Rosemond v. United States

PETITIONER:Justus C. Rosemond
RESPONDENT:United States
LOCATION: Park in Tooele, Utah

DOCKET NO.: 12-895
DECIDED BY: Roberts Court (2010-2016)

CITATION: 570 US (2013)
GRANTED: May 28, 2013
ARGUED: Nov 12, 2013
DECIDED: Mar 05, 2014

John F. Bash – Assistant to the Solicitor General, Department of Justice, for the respondent
John P. Elwood – for the petitioner

Facts of the case

In August 2007, Justus Rosemond and Ronald Joseph met Ricardo Gonzalez in a Tooele, Utah, park to sell him a pound of marijuana. When Gonzalez attempted to take the marijuana without paying, he was fired upon while fleeing. The government charged Justus Rosemond with several drug-and firearm-related offenses. At trial, the government alleged that Rosemond was either the shooter or that he aided and abetted the shooter. The jury convicted Rosemond on all charges.On appeal, Rosemond argued that the trial court’s instructions to the jury regarding the aiding and abetting theory were insufficient and that the jury must find that Rosemond “intentionally took some action to facilitate or encourage the use of a firearm” to convict. The Tenth Circuit affirmed Rosemond’s conviction.
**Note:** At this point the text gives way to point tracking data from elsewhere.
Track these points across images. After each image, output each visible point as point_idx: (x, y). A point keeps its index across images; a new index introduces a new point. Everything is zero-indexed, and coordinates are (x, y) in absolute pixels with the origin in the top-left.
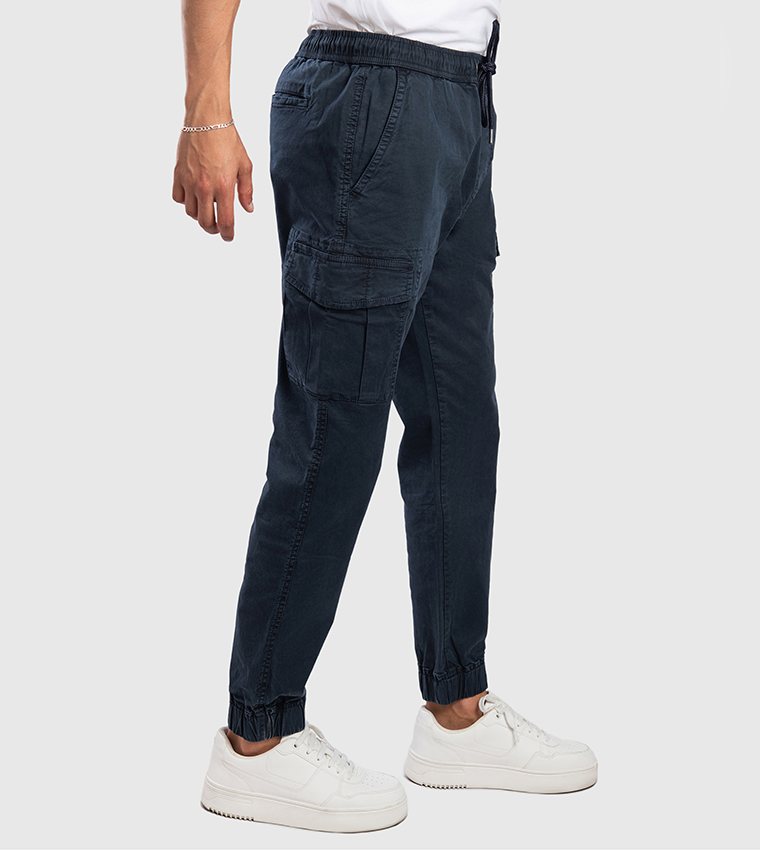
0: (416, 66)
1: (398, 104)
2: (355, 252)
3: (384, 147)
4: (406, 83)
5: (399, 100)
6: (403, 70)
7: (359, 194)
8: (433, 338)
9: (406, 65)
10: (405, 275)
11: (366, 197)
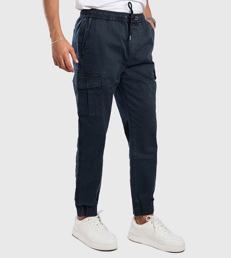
0: (99, 17)
1: (92, 28)
2: (83, 72)
3: (88, 41)
4: (95, 22)
5: (92, 27)
6: (94, 18)
7: (83, 55)
8: (129, 101)
9: (96, 17)
10: (98, 79)
11: (85, 56)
Does the offense of aiding and abetting the use of a firearm during a drug trafficking crime require proof of the defendant’s intentional facilitation or encouragement of the use of the firearm in order to convict?
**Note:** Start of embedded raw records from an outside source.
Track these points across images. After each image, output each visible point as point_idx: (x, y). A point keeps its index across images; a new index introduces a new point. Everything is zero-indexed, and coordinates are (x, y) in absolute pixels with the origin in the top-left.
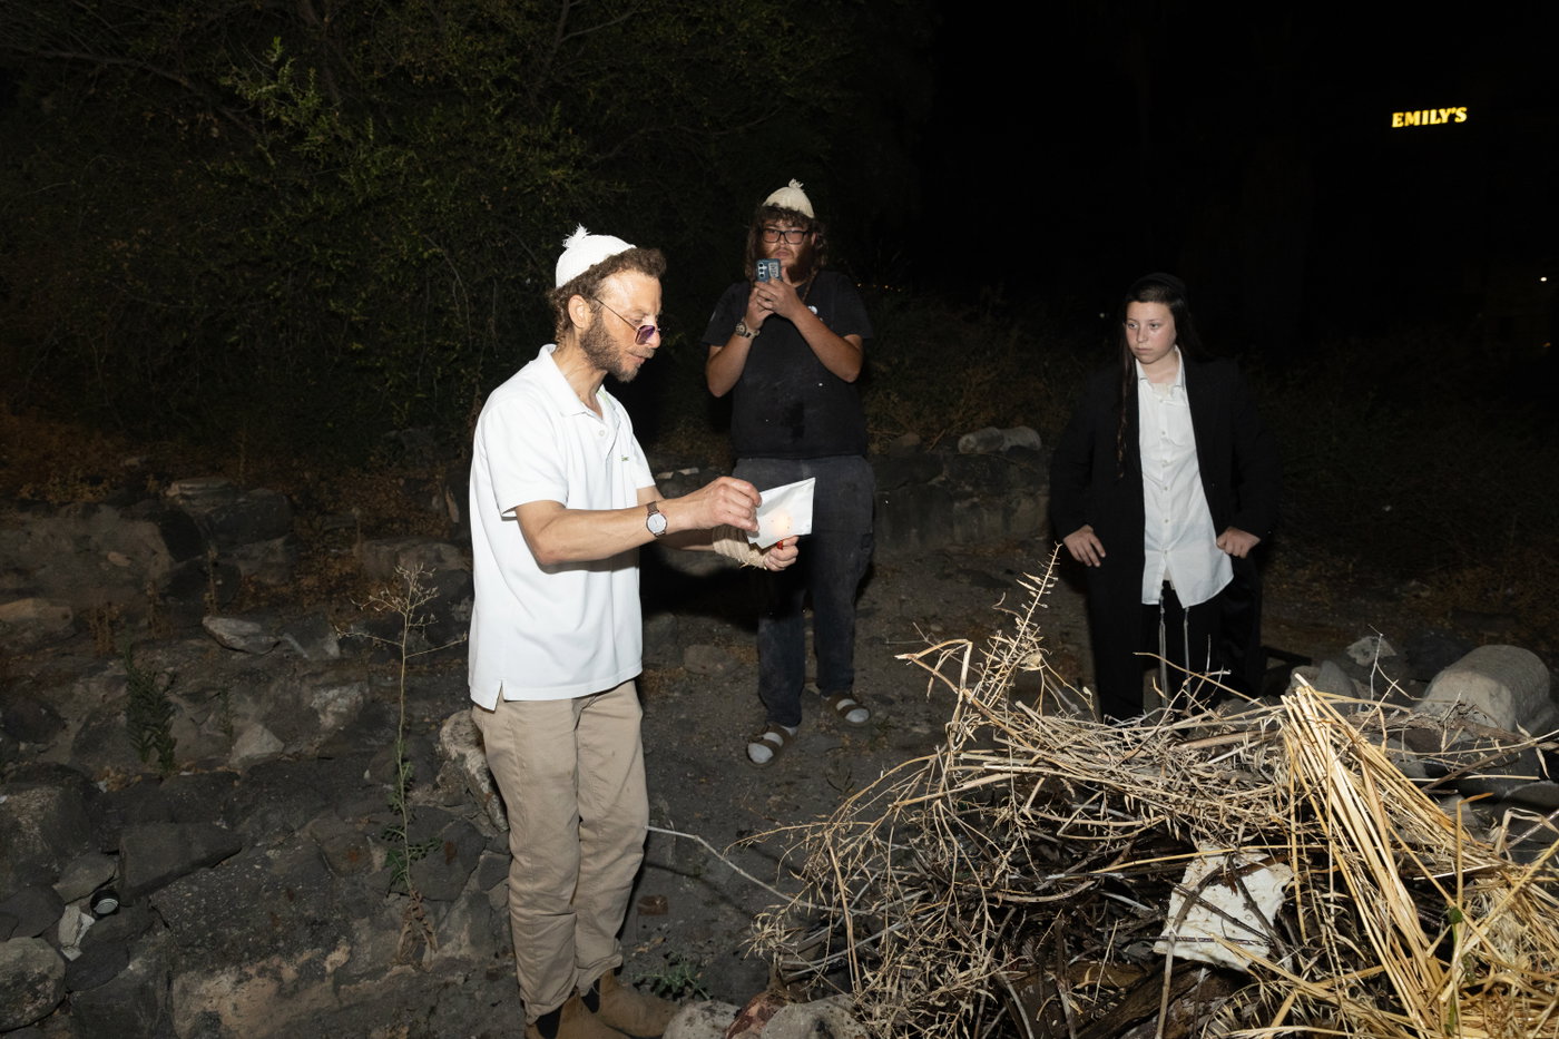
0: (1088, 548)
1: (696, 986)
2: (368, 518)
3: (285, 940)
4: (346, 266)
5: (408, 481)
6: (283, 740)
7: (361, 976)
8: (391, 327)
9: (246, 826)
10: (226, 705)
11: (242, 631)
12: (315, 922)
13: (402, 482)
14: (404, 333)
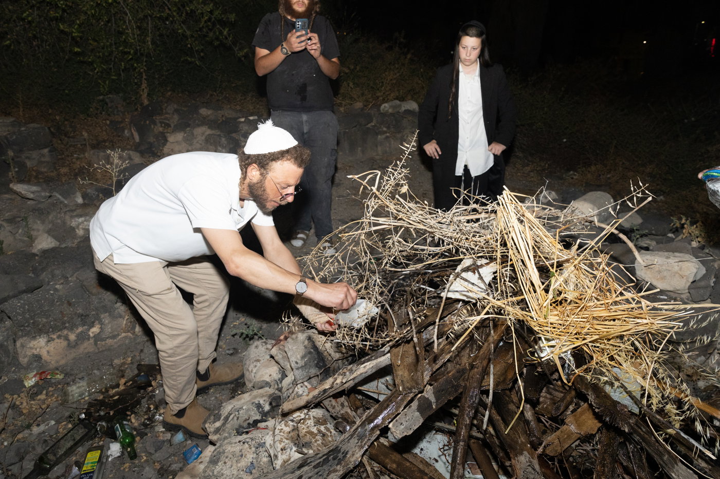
0: (434, 150)
1: (259, 335)
2: (92, 140)
3: (69, 323)
4: (66, 5)
5: (111, 122)
6: (59, 242)
7: (107, 338)
8: (95, 40)
9: (44, 276)
10: (27, 225)
11: (31, 190)
12: (82, 315)
13: (108, 122)
14: (102, 44)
Media for Rosemond v. United States

Audio Transcription for Oral Argument – November 12, 2013 in Rosemond v. United States

Audio Transcription for Opinion Announcement – March 05, 2014 in Rosemond v. United States

Justice Kagan has our opinion this morning in Case 12-895 Rosemond versus United States.

A federal criminal statute Section 924(c) prohibits using or carrying a firearm in connection with the drug trafficking crime.
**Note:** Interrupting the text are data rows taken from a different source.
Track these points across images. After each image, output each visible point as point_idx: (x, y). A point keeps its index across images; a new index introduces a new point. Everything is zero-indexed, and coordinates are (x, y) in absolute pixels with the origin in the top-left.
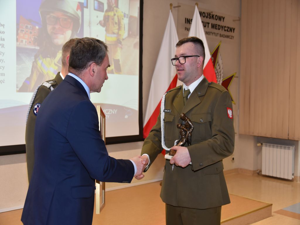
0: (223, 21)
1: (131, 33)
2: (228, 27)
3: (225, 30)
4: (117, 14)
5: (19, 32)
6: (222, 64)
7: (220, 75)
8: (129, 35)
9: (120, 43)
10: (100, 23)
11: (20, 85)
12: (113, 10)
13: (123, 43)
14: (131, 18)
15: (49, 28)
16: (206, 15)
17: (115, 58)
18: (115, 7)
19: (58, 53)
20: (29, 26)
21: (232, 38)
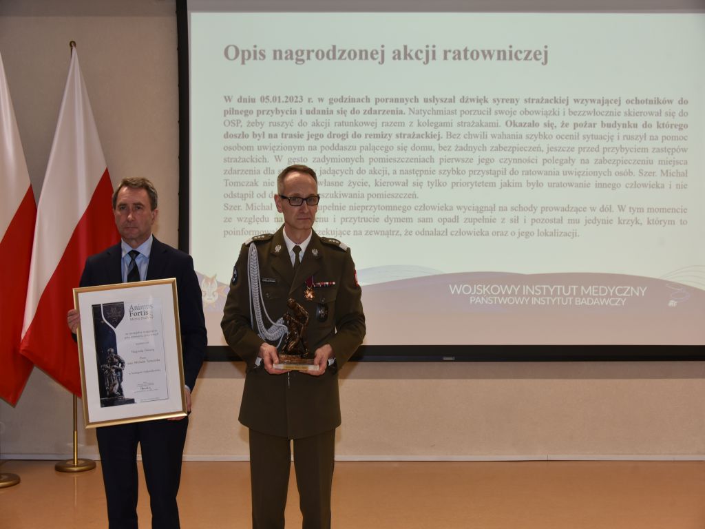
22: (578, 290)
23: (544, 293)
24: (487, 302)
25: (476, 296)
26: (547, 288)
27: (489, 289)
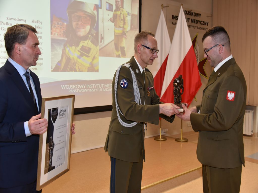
0: (200, 17)
1: (132, 27)
2: (203, 22)
3: (201, 24)
4: (122, 13)
5: (53, 27)
6: (199, 49)
7: (198, 58)
8: (131, 29)
9: (125, 34)
10: (110, 19)
11: (54, 67)
12: (120, 10)
13: (127, 34)
14: (133, 15)
15: (74, 24)
16: (187, 12)
17: (121, 46)
18: (121, 7)
19: (80, 43)
20: (60, 23)
21: (207, 30)
22: (104, 86)
23: (93, 87)
24: (75, 92)
25: (71, 89)
26: (94, 85)
27: (75, 87)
This case is about what it means to aid and abet that offense.

And what you have to know to understand the stakes is that when a person aids and abets a crime, he can be punished just as though he committed the entire crime himself.

Petitioner Justus Rosemond participated in the scheme with two other people to sell a pound of marijuana.

When the buyers snatched the drugs without paying and started to flee, one of the three dealers pulled out a gun and started shooting.

The problem for the government was that eyewitnesses gave conflicting testimony about whether it was Rosemond or instead one of his confederates who used the gun.

So the government charged Rosemond either with violating Section 924(c) himself that is by using a gun during a drug crime or with aiding and abetting someone else’s violation of that statute.

And the question here relates to the instructions the trial judge gave the jury about when a person aids and abets a Section 924(c) offense.

Now in general, to hold someone liable is an aider and abettor, the government must prove two things.

First, that the defendant took some act in furtherance of the crime and second that the defendant intended by that act to aid the commission of the entire crime, so first conduct and second intent.

As to the conduct, the crime that Rosemond was charged with aiding and abetting has two linked elements, trafficking drugs and using a firearm.

We conclude that a defendant need not facilitate both parts of this crime to be convicted of aiding or abetting.

It’s enough that he facilitates either the drug deal or the use of the gun and that’s consistent with many cases saying that a person satisfies the conduct requirement for aiding and abetting if he facilitates some part even though not every part of the crime.

Rosemond meets that standard because he participated in the drug sale even assuming he had nothing to do with the gun.

Now just because the conduct requirement for aiding and abetting is pretty weak, the intent requirement is fairly strong.

A person has to intent to aid the entire crime, not just some part of it so the question here is when does a person whose acts relate only to a drug sale also intends to aid the use of a gun.

We conclude that the defendant has that necessary intent when he decides to actively participate in the drug deal with prior knowledge that one of his confederates will bring a gun.

If he has that knowledge then it doesn’t matter that he actually didn’t think a gun should brought.

He still chosen to align himself with an armed drug crime.

But, if he doesn’t learn about the confederate’s gun until after he can do anything about it until after he can choose to withdraw from the criminal scheme then he is never intended to assist an armed drug crime as opposed to a simple drug sale.

The jury instructions given at Rosemond’s trial got a lot of this right but not everything.

The judge told the jury to consider whether Rosemond actively participated in a drug sale and whether he knew that one of his confederates used a gun but the judge neglected to tell the jury that it had to think about when Rosemond first learned of the gun.

That wrongly allowed the jury to convict Rosemond even if he learned of the gun only as the shots were fired and even if he even did nothing more to aid the crime.

The Court of Appeals for the Tenth Circuit approved to the jury instructions in this case so we vacate its ruling.

Justice Alito has filed an opinion concurring impart and dissenting impart in which Justice Thomas has joined.